Je suis dans ma période vieux con. Je réécoute mes vieux disques, ceux que l’on a tendance à oublier au fond de la discothèque parce que trop écouter, parce que pas assez écouter, parce que… parce que…
Mais hier en me replongeant dans l’univers de Leftfield, j’ai repensé à un autre groupe, canadien celui-là, Front Line Assembly et à leur album longtemps introuvable dans les bacs Hard Wired, véritable hymne électro-indus qui pareillement à leurs cousins anglais n’a pas pris une ride en dix ans. Véritable gageure s’il en est, surtout lorsqu’on réécoute certaines productions d’une certaine scène belge.

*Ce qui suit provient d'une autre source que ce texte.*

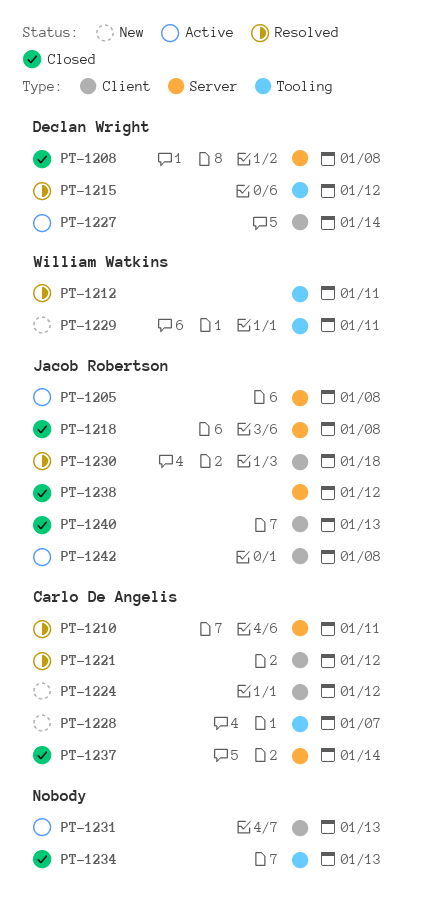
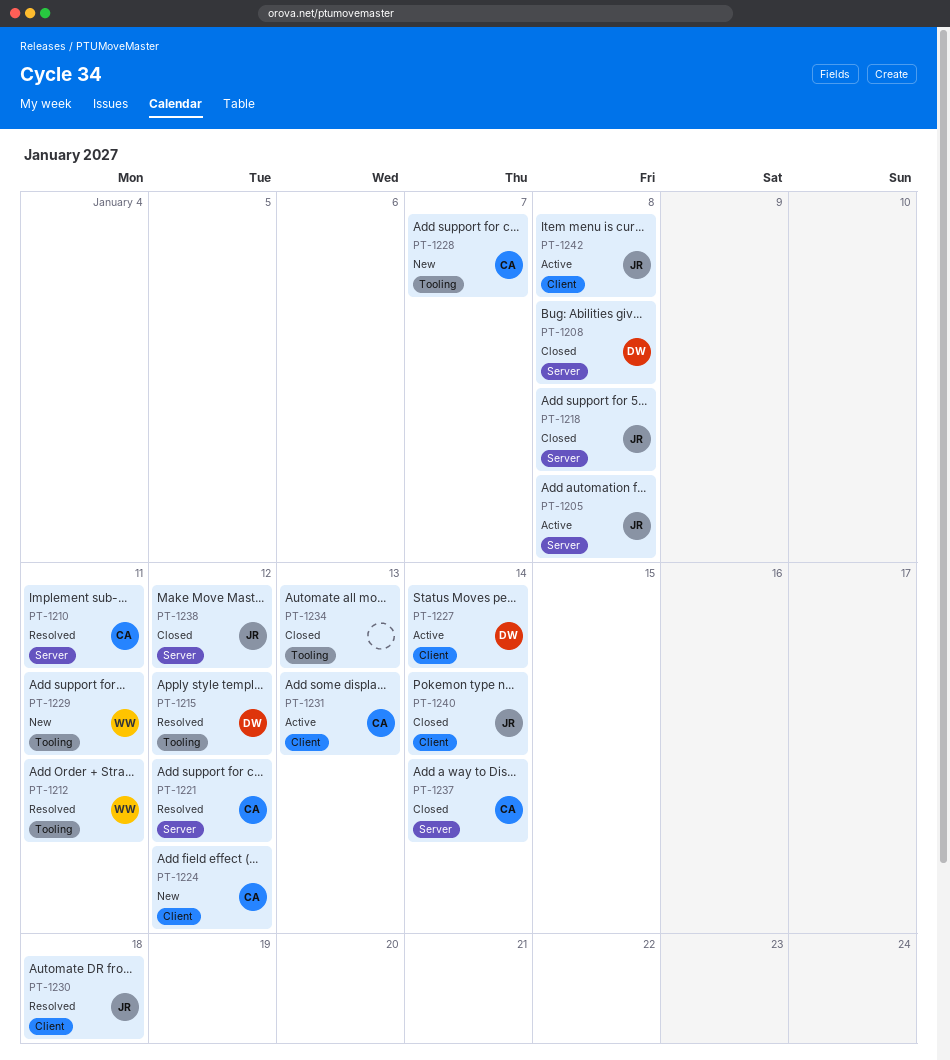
PT-1221, label: Client -> Server
PT-1231, owner: none -> Carlo De Angelis
PT-1240, due: Jan 13 -> Jan 14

Hard Wired est une suite ininterrompue de morceaux énergiques et violents, un disque posant les bases d’un malaise urbain de plus en plus évident. Le futur ici dessiné était tangible, on commençait à le toucher du doigt. C’est un alliage étonnant de guitares saturées, d’excavations rythmiques, de pulsations irrégulières comme si les deux musiciens avaient pris directement le pouls d’une cité en pleine mutation… Ce disque marque la rencontre assez improbable d’un dance floor survitaminé et du rêve industriel sous son aspect le plus revêche. Le morceau Barcode est ainsi avec son fondu en entrée une ode composite d’où s’écoule un long courant électrique très métallique, méchamment insidieux… En un mot essentiel pour tout activiste urbain.